» **TASK BRIEF**: Render the stretch of entries below that opens with the line containing "Which box has the lowest median line?" and closes with the line containing "At which category", both ends included, as a Markdown table with the columns Row and Line. Leave out blank lines and pictures.

» **DATA SHOWN**:
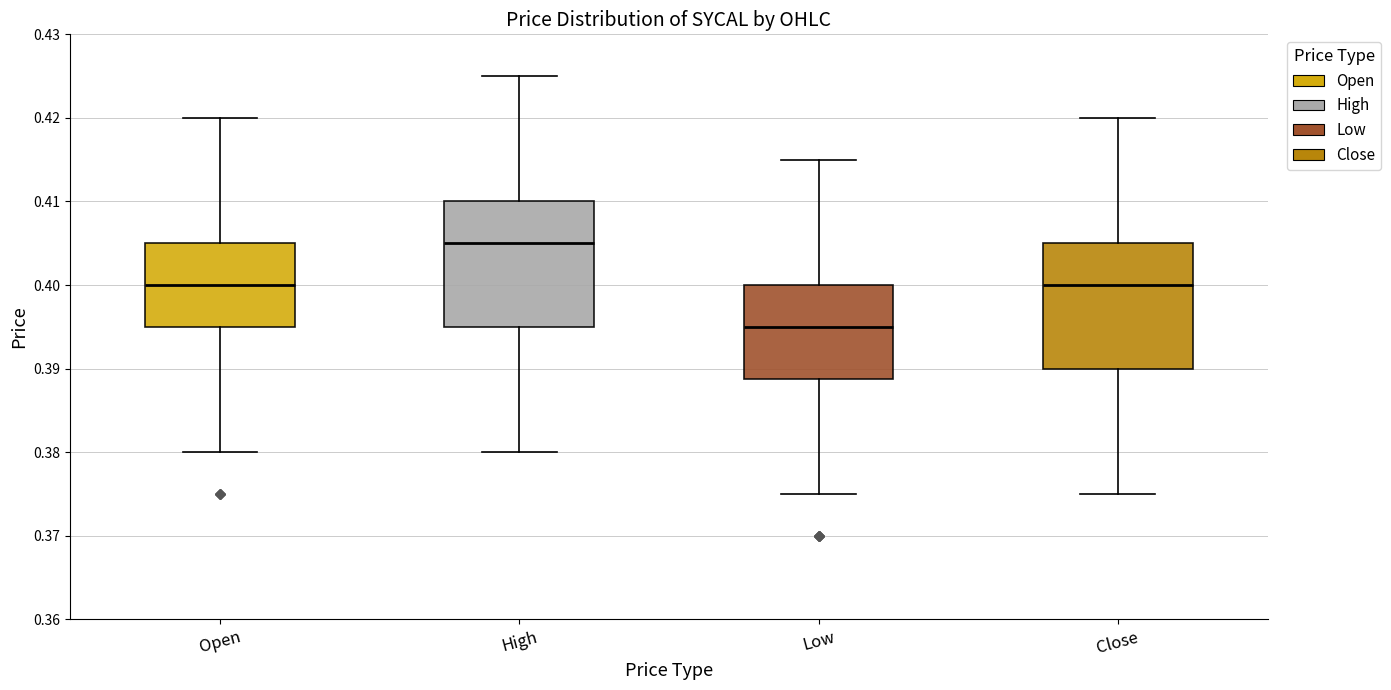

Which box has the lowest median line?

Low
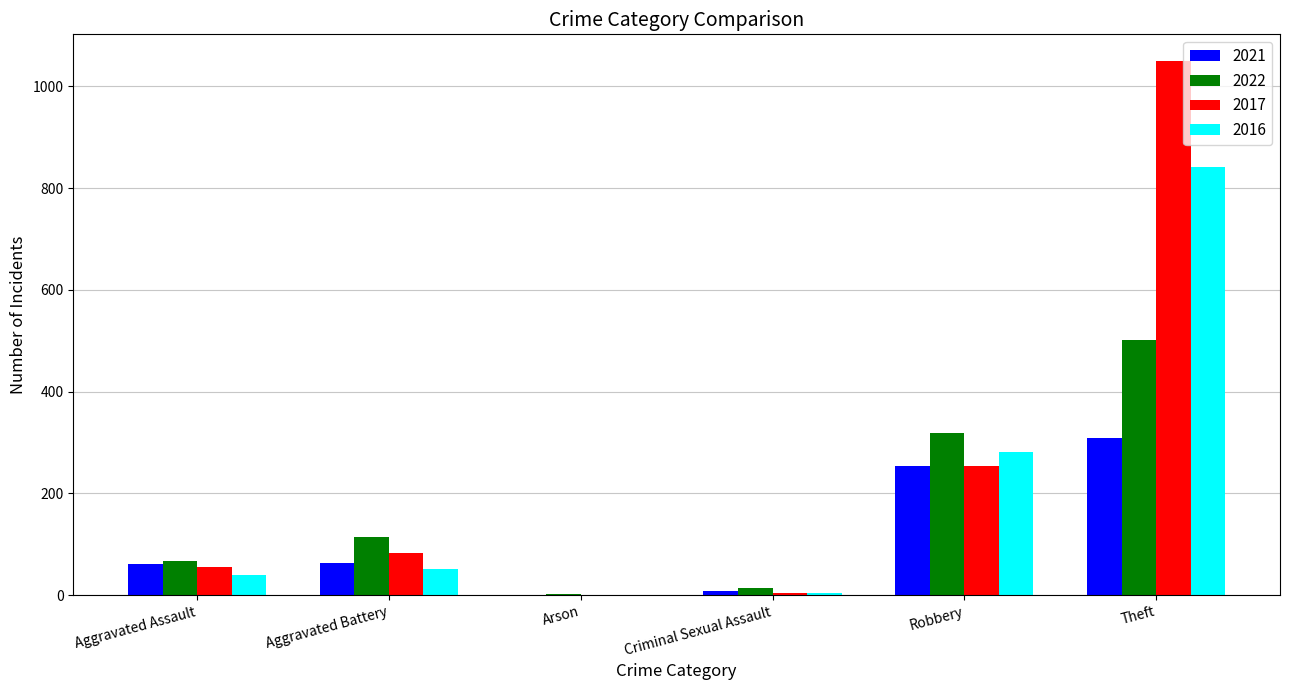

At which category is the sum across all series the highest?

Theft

==

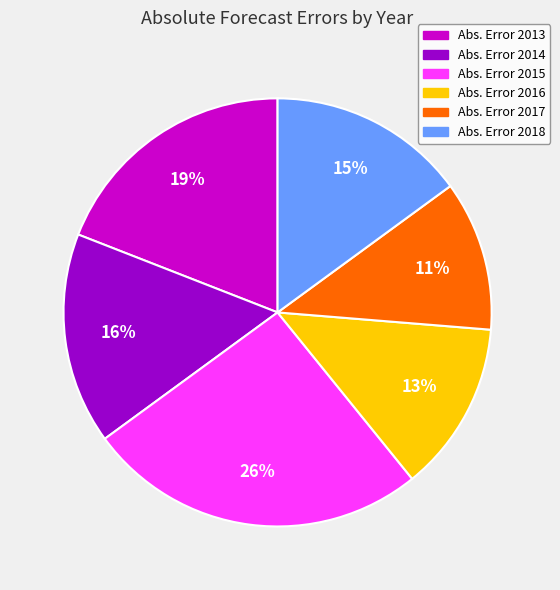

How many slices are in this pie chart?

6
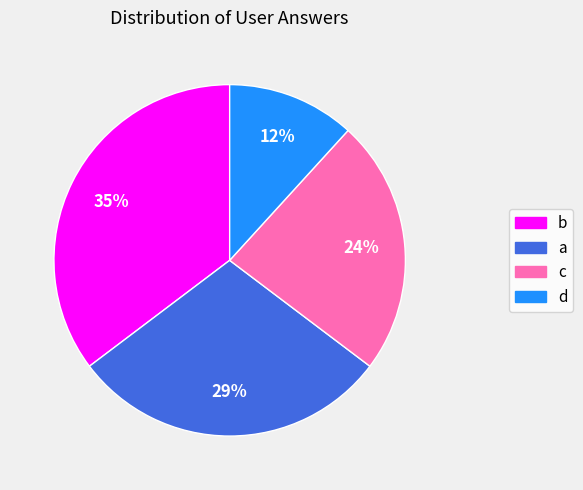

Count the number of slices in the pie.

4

» **SOLVED PROBLEM**:
| Row | Line |
|---|---|
| 1 | Which box has the lowest median line? |
| 2 | Low |
| 3 | At which category is the sum across all series the highest? |